REQUIREMENT:
The stretch from the line with "#a9aeb7; stroke-width: 14" through the line with "middle; stroke-width: 4.5;" in the records below: write it out exactly, and nothing else.

(Items from a data source)
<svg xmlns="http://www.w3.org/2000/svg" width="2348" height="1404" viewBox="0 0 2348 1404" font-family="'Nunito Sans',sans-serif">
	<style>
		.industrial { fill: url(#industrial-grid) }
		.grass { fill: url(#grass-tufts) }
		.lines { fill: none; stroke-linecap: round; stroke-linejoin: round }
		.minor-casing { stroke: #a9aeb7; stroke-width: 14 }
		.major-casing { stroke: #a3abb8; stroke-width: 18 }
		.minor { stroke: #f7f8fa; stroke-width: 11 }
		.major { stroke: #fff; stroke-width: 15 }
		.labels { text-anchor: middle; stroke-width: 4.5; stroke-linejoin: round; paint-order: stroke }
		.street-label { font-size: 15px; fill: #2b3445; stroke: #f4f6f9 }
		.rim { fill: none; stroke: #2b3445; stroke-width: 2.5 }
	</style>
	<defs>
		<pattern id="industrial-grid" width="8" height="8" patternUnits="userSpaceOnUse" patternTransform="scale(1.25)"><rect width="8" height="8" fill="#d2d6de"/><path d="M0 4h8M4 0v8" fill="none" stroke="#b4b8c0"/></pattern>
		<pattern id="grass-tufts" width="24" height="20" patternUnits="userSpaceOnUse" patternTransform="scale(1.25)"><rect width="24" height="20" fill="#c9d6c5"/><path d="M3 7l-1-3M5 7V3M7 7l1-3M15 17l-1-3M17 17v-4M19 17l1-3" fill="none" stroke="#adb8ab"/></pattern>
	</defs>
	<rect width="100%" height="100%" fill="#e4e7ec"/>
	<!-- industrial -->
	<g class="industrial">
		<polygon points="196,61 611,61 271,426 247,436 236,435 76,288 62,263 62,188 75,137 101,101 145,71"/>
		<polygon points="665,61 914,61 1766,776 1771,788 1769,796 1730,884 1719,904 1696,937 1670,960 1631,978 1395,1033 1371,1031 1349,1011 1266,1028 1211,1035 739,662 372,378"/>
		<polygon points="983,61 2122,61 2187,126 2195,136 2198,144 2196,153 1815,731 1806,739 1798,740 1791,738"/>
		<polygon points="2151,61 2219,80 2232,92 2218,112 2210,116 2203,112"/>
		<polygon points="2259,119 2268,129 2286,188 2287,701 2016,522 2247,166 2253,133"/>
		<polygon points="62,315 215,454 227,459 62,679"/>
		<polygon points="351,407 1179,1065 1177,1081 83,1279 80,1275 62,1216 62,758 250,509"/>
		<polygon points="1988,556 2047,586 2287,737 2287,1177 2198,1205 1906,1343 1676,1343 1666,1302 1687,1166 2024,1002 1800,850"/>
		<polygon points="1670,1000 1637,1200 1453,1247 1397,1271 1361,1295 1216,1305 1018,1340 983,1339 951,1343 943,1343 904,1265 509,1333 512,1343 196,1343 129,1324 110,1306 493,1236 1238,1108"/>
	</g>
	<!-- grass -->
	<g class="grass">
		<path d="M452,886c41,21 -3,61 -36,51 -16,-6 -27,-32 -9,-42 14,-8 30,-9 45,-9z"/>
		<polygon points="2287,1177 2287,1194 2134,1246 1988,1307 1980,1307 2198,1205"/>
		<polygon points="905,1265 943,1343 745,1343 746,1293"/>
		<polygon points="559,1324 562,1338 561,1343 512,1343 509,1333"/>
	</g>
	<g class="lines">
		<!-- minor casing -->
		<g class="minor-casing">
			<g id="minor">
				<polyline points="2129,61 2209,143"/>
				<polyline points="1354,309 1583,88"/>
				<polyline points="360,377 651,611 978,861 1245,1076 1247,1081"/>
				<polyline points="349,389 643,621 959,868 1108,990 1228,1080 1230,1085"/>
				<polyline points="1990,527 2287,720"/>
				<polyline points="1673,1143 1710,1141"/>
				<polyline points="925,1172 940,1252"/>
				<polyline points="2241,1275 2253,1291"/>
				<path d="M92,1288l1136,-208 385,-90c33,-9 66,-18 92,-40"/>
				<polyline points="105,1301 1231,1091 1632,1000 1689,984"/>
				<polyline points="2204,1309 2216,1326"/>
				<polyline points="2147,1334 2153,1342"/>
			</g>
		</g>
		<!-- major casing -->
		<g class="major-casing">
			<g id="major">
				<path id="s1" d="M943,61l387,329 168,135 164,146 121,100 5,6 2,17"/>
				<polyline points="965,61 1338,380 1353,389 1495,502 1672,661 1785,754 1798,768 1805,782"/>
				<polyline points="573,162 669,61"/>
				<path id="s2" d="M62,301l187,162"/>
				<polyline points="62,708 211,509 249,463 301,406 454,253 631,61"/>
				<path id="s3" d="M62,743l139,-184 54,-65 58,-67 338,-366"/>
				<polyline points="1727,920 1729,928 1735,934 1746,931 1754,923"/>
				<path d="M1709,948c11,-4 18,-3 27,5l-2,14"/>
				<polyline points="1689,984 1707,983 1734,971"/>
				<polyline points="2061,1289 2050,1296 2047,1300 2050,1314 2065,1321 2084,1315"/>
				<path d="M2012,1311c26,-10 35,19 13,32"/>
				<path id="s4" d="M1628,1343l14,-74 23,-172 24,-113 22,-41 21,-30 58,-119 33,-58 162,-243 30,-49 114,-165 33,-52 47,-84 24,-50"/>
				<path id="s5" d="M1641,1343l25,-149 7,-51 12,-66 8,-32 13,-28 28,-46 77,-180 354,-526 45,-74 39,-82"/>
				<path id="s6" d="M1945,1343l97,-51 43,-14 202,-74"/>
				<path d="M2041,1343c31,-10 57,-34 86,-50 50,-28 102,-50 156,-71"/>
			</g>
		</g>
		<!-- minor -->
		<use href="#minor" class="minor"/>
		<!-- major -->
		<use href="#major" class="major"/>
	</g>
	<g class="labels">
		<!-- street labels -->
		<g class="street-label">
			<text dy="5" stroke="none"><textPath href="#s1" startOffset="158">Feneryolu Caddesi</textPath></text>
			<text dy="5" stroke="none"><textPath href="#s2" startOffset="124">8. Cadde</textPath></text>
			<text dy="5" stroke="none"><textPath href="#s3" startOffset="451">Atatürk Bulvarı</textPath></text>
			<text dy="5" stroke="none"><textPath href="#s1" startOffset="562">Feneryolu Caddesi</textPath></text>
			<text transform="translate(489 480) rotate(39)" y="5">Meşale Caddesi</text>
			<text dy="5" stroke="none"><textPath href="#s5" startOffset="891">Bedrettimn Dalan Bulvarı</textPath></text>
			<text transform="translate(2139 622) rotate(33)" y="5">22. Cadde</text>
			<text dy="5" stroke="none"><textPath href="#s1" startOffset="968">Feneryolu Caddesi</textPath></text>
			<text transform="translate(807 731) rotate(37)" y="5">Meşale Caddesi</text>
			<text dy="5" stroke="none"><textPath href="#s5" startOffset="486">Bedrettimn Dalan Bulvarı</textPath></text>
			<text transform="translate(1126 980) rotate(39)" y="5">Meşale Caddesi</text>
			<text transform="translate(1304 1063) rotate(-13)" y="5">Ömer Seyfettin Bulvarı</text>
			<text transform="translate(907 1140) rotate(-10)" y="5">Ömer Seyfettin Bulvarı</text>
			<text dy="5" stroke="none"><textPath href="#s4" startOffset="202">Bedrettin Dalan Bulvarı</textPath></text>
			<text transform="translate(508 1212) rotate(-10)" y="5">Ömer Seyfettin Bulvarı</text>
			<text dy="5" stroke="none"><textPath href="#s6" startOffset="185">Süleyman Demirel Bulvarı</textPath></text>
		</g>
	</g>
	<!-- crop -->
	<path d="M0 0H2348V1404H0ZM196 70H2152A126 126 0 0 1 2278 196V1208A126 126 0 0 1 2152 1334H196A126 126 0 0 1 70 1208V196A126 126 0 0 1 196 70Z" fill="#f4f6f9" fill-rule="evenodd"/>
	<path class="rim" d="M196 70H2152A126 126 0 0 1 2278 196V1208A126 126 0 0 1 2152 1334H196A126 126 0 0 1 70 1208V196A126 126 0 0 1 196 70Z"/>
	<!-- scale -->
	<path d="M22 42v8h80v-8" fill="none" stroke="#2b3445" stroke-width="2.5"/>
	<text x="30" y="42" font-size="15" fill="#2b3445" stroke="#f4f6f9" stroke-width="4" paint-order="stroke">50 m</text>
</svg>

EXPECTED OUTPUT:
		.minor-casing { stroke: #a9aeb7; stroke-width: 14 }
		.major-casing { stroke: #a3abb8; stroke-width: 18 }
		.minor { stroke: #f7f8fa; stroke-width: 11 }
		.major { stroke: #fff; stroke-width: 15 }
		.labels { text-anchor: middle; stroke-width: 4.5; stroke-linejoin: round; paint-order: stroke }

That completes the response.